Johnson’s arrest in July 2016 at New York’s Kennedy airport was a win for the Justice Department, which had struggled to build cases against individuals in its investigation into foreign-exchange manipulation. Then-Attorney General Eric Holder said in September 2014 that he expected charges against market participants were imminent, but none came. The U.K. Serious Fraud Office has dropped its effort to prosecute individuals.
The trial offers the Justice Department a chance to regain momentum after an appeals court in July tossed out convictions of two ex-Rabobank Groep traders for manipulating the Libor benchmark rate. The court said prosecutors improperly used testimony they were forced to provide to a U.K. financial regulator to build the U.S. case.
"Traders are always pushing the envelope, so would the government look to bring more of these kinds of cases if they win -- I think so," said Peter Henning, a former federal prosecutor. "They want to show the world that the U.S. is policing the market."
No matter the trial’s outcome, the testimony is sure to be a black eye for London-based HSBC, the world’s sixth largest currency trader. The bank was among seven that paid more than $10 billion in fines to U.S. and European regulators for manipulating benchmark exchange rates. HSBC paid $618 million in 2014 for its role in rate rigging.
HSBC spokeswoman Melissa Cassar declined to comment, as did Johnson’s lawyers.

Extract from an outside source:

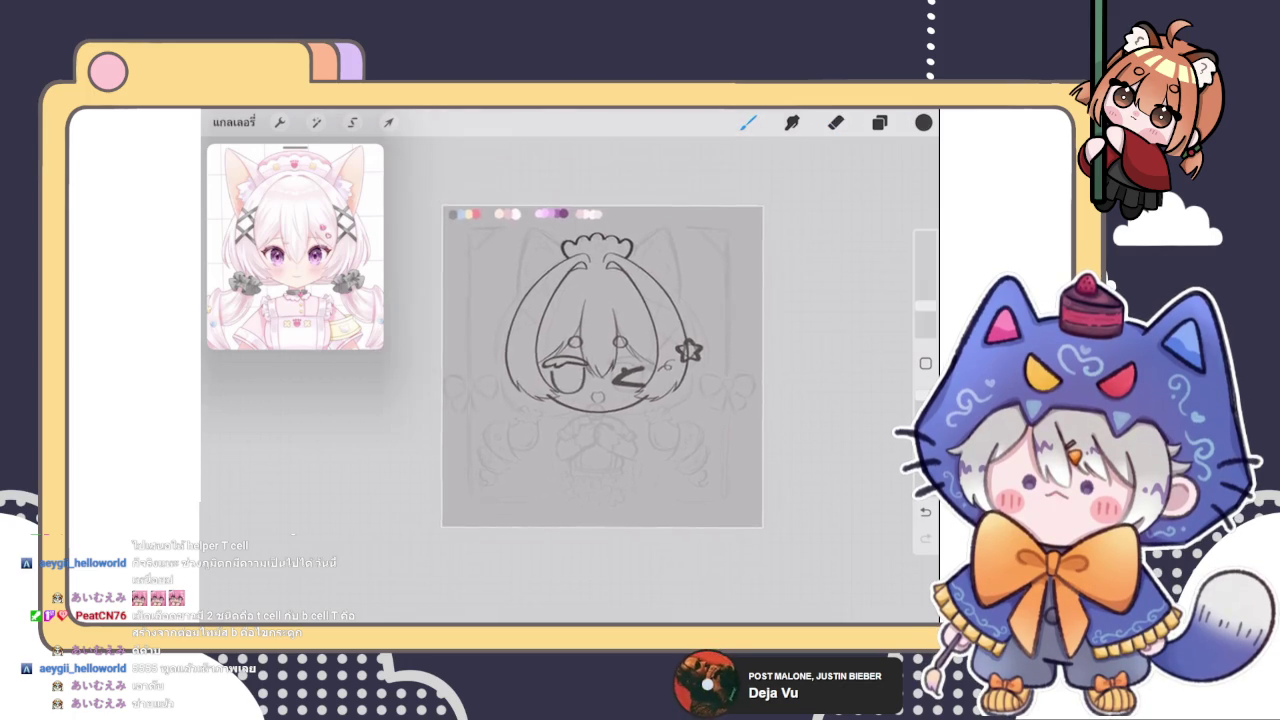
scroll(600, 380, up, 3)
click(879, 122)
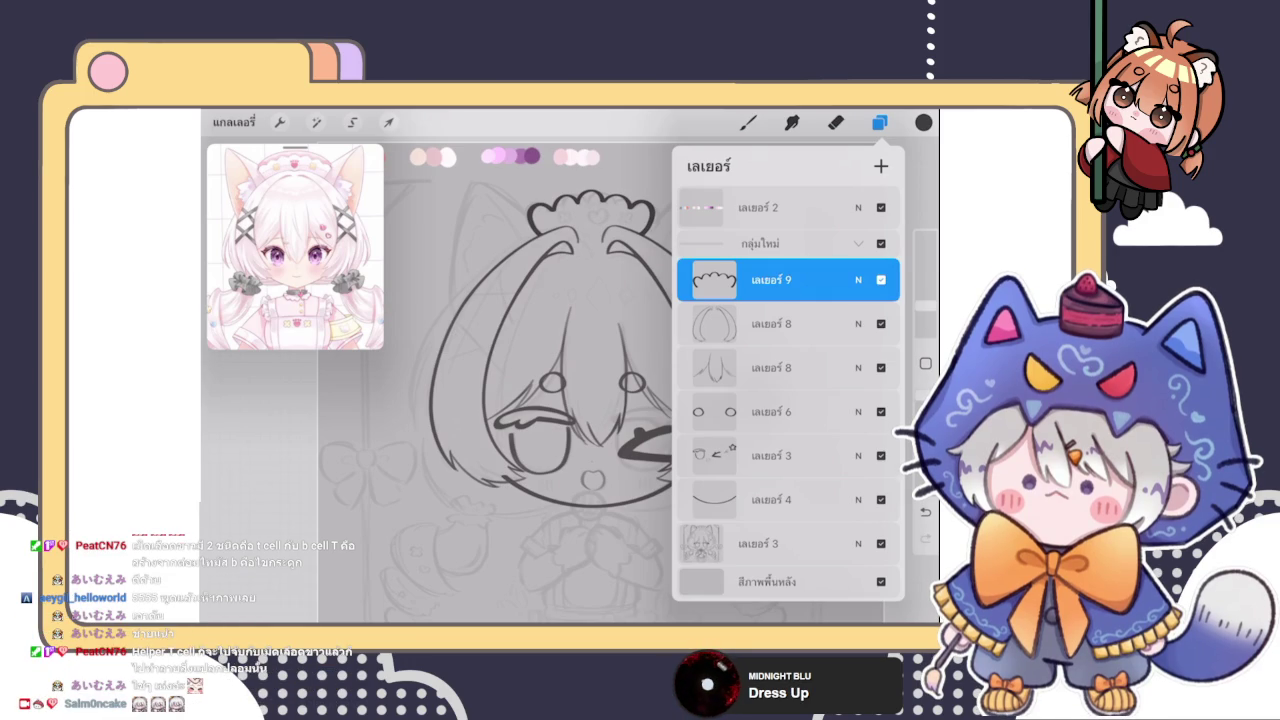
click(748, 122)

Johnson, 51, no longer works for the bank and denies wrongdoing. When he flew to New York from London almost six years ago, the father of six had reason to be bullish on the pound, according to court filings. Prosecutors say the bank had selected him to execute the order from Cairn, an Edinburgh-based oil and gas exploration and development company that sought to convert the proceeds from selling a unit to Vedanta Resources Plc from dollars into pounds.
HSBC told Cairn it would "drip feed" the market with its purchases so as not to drive up the price of sterling, prosecutors say. Instead, Johnson and Stuart Scott, then HSBC’s head of foreign exchange cash trading in Europe, filled the order using a technique that caused the price of sterling to jump. That benefited the bank’s trading book at the expense of Cairn, which paid a higher price for the U.K. currency, they say.
How High?
In a Dec. 7, 2011 phone call just before the trade, Johnson and Scott asked one another how high HSBC could push the price of sterling before Cairn would “squeal,” prosecutors claim. They then advised Cairn that the sale should take place at a time of day that would enable HSBC traders to secretly front-run, the U.S. says.
The case will take jurors into the high-pressured, 24-hour-a-day global currency business -- warts and all. Johnson’s lawyers are likely to argue that pound purchases by HSBC traders before the Cairn order were just testing market liquidity and hedging. HSBC’s profit on the trades was "consistent" with hedging on "a transaction of comparable size and risk," they wrote in court papers.
Scott, 44, was arrested in June in London and is fighting extradition to the U.S.
"There are no slam dunks here," said Henning, a law professor at Wayne State University in Detroit. But celebrating with "‘F---ing Christmas’ at a client’s expense -- that might be evidence of fraud."